The complexity as presented by Mathews in his article -- and, more importantly, by existing research (such as by Robert Linn, Aaron Pallas, Tim Sass, and embedded within Sunny Ladd's RttT comments) about year-to-year comparisons of both overall test scores and test score gains -- strongly suggests that educational accountability systems should be designed more thoughtfully than they have been to date, but unfortunately that does not seem to be the direction that policymaking is headed at either the federal or state levels. Part of being more thoughtful is moving away from NCLB-style adequate yearly progress and toward a value-added approach, but thoughtfulness also requires not making high-stakes decisions based exclusively on volatile student data. Do I hear "multiple measures"? Sure, but Sherman Dorn offers some provocative thoughts on this subject in a 2007 blog post.

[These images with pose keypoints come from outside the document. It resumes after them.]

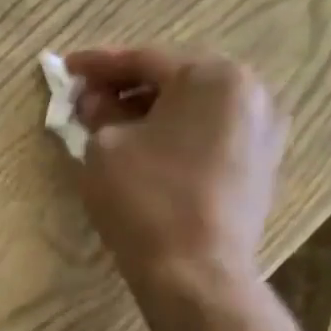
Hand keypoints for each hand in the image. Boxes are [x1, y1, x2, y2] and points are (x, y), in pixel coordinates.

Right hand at [66, 47, 285, 290]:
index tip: (66, 68)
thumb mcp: (103, 146)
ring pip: (194, 105)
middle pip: (175, 77)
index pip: (144, 59)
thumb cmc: (145, 198)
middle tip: (87, 97)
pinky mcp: (262, 163)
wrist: (195, 271)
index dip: (98, 64)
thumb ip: (98, 113)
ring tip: (111, 124)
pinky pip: (210, 131)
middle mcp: (251, 93)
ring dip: (151, 109)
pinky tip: (144, 147)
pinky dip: (175, 131)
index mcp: (214, 77)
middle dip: (126, 86)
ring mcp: (264, 129)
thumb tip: (96, 102)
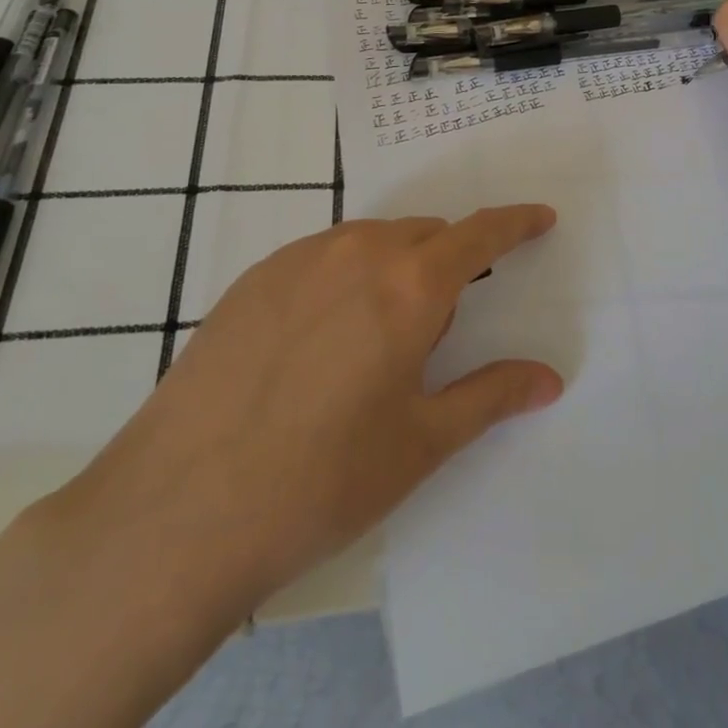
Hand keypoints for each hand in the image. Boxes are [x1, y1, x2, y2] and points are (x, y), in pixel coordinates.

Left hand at [52, 208, 564, 612]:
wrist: (179, 509)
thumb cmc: (321, 480)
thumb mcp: (420, 443)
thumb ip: (490, 396)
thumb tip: (549, 378)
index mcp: (410, 286)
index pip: (480, 234)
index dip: (515, 223)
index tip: (539, 218)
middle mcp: (359, 252)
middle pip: (425, 235)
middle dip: (449, 263)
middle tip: (438, 329)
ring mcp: (300, 258)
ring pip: (373, 240)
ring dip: (396, 267)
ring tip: (375, 340)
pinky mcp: (255, 276)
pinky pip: (324, 256)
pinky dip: (346, 276)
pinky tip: (320, 341)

With regard to educational accountability, policymakers first should do their homework -- and then they clearly have more work to do in creating a better system and undoing parts of the existing system that aren't evidence-based and accomplish only in simplifying a truly complex art: learning.

-------------------

For those of you that have gotten this far, there's a related post on the New America Foundation's Ed Money Watch blog discussing a new GAO report that analyzes state spending on student assessment tests -- $640 million in 2007-08.
The increasing cost of developing and scoring assessments has also led many states to implement simpler and more cost-effective multiple choice tests instead of open response tests. In fact, although five states have changed their assessments to include more open response items in both reading and math since 2002, 11 and 13 states have removed open items from their reading and math tests, respectively over the same time period.... This reliance on multiple choice tests has forced states to limit the content and complexity of what they test. In fact, some states develop academic standards for testing separately from standards for instruction, which are often un-testable in a multiple choice system. As a result, state NCLB assessments tend to test and measure memorization of facts and basic skills rather than complex cognitive abilities.
------------

And here's a new story hot off the presses from Education Week. It discusses serious questions raised about New York City's school grading system.

Eighty-four percent of the city’s 1,058 public elementary and middle schools received an A on the city’s report cards this year, compared with 38 percent in 2008, while 13 percent received a B, city officials announced this month.

“It tells us virtually nothing about the actual performance of schools,” Aaron M. Pallas, a professor of sociology and education at Teachers College, Columbia University, said of the city’s grades.

Diane Ravitch, an education historian at New York University, was even sharper: She declared the school grades “bogus” in a Sept. 9 opinion piece for the Daily News of New York, saying the city’s report card system “makes a mockery of accountability.”

But Andrew J. Jacob, a spokesman for the New York City Department of Education, defended the ratings, even as he said the district’s demands on schools would continue to rise next year....

The city employs a complex methodology to devise its overall letter grades, with the primary driver being results from statewide assessments in reading and mathematics, which have also encountered considerable skepticism lately.

The city’s grades are based on three categories: student progress on state tests from one year to the next, which accounts for 60 percent; student performance for the most recent school year, which accounts for 25 percent; and school environment, which makes up 15 percent.

Mr. Pallas of Teachers College argues that one key flaw with the city’s rating system is that it depends heavily on a what he deems a “wholly unreliable” measure of student growth on test scores from year to year that fails to account adequately for statistical error.